■ GIVEN INSTRUCTION 1
Copy out the listing from its first line through the line that contains "അന്ധനായിരുന്നിട്ട്", both ends included, keeping every line as it stands.
■ GIVEN INSTRUCTION 2
Continue the passage on the Trust's professional development strategy, starting after its last line.

■ DOCUMENT EXCERPT
- - -
Teacher Professional Development is defined as a ‘structured, facilitated activity for teachers intended to increase their teaching ability’ (EEF, 2020). Professional Development for other staff should enable them to contribute to Trust aims. Our Trust prioritises the Professional Development of all staff, at all levels.

 

Why prioritise Professional Development?

High-quality CPD for teachers has a significant effect on pupils’ learning outcomes, can be cost-effective compared to other interventions, and can narrow the disadvantaged gap.

Summarised from Fletcher-Wood, H., & Zuccollo, J. (2020)

High-quality CPD for all staff is believed to grow the Trust’s capacity to improve pupil outcomes; whilst enabling healthy retention, career progression and job satisfaction.

 

Introduction to our Professional Development Strategy

Our aim is that all staff have access to high quality professional development to enable them to be the best that they can be. Our Professional Development Strategy consists of four components:

  • A Vision for Professional Development: Articulates our aspirations for high quality professional development in our Trust, for all staff.
- - -
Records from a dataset
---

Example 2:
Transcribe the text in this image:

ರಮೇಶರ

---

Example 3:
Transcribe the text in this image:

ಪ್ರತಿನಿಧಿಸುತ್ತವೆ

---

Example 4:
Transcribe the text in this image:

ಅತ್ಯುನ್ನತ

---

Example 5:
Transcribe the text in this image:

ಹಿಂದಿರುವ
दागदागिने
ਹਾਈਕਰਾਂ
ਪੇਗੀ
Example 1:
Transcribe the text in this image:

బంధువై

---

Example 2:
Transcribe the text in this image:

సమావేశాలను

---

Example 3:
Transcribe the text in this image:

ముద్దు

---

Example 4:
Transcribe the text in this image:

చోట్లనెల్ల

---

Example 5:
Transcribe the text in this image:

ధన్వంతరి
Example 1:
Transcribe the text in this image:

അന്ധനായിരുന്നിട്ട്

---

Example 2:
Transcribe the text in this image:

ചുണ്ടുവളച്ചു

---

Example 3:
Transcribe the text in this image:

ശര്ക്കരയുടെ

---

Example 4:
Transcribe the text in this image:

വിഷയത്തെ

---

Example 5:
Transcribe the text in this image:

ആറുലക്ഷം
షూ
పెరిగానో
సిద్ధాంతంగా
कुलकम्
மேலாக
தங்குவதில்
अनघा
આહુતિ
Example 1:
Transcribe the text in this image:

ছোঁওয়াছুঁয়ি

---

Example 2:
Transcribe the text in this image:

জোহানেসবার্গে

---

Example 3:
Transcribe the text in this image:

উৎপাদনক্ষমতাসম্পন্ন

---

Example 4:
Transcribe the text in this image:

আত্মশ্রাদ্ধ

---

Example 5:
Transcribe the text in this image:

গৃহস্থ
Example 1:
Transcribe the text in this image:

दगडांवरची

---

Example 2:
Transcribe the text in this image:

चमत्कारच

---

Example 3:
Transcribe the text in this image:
- - -
■ OUTPUT 1
---

Example 2:
Transcribe the text in this image:

ರಮೇಶರ

---

Example 3:
Transcribe the text in this image:

ಪ್ರತಿನಿಧಿಸುತ್ತವೆ

---

Example 4:
Transcribe the text in this image:

ಅತ್ಯುನ್ನತ

---

Example 5:
Transcribe the text in this image:

ಹಿಂದಿರುವ
दागदागिने
ਹਾਈਕਰਾਂ
ਪੇਗੀ
Example 1:
Transcribe the text in this image:

బంధువై

---

Example 2:
Transcribe the text in this image:

సమావేశాలను

---

Example 3:
Transcribe the text in this image:

ముద్దు

---

Example 4:
Transcribe the text in this image:

చోట్లనెల్ల

---

Example 5:
Transcribe the text in this image:

ధన్వంతరి
Example 1:
Transcribe the text in this image:

അന്ധനായിരുന്നിട്ട്

■ OUTPUT 2
  • Essential Teacher CPD Principles: Evidence-informed principles which make a difference in how effective Teacher CPD is in improving pupil outcomes.
  • Professional Learning Cycle: Describes what highly effective professional development looks like for teachers, and helps leaders apply the essential principles in their school.
  • Evidence-informed CPD strategies: Example CPD strategies which can be adopted or adapted by school leaders to suit their context, as part of their implementation plan for in-school CPD.

Vision for Professional Development

Our Vision for Professional Development articulates our aspirations and beliefs about learning for Educationalists. With pupil outcomes at its centre, the Vision outlines our aspiration for all of our employees to achieve and grow, themselves becoming a model of life-long learning which pupils can look up to.

This vision also recognises the central role of school leaders in designing and providing Professional Development activities in response to pupil need. It recognises that delivering effective Professional Development in schools is hard to do well, as it often involves breaking old habits and forming new ones. It must therefore have a focus on both upfront training and subsequent implementation and evaluation at both individual and organisational level.

Learning about an evidence-informed ‘best bet’ does not guarantee success, as implementation is a complex process. We are a reflective learning community, sharing and learning from the things that didn’t work, as well as those that did.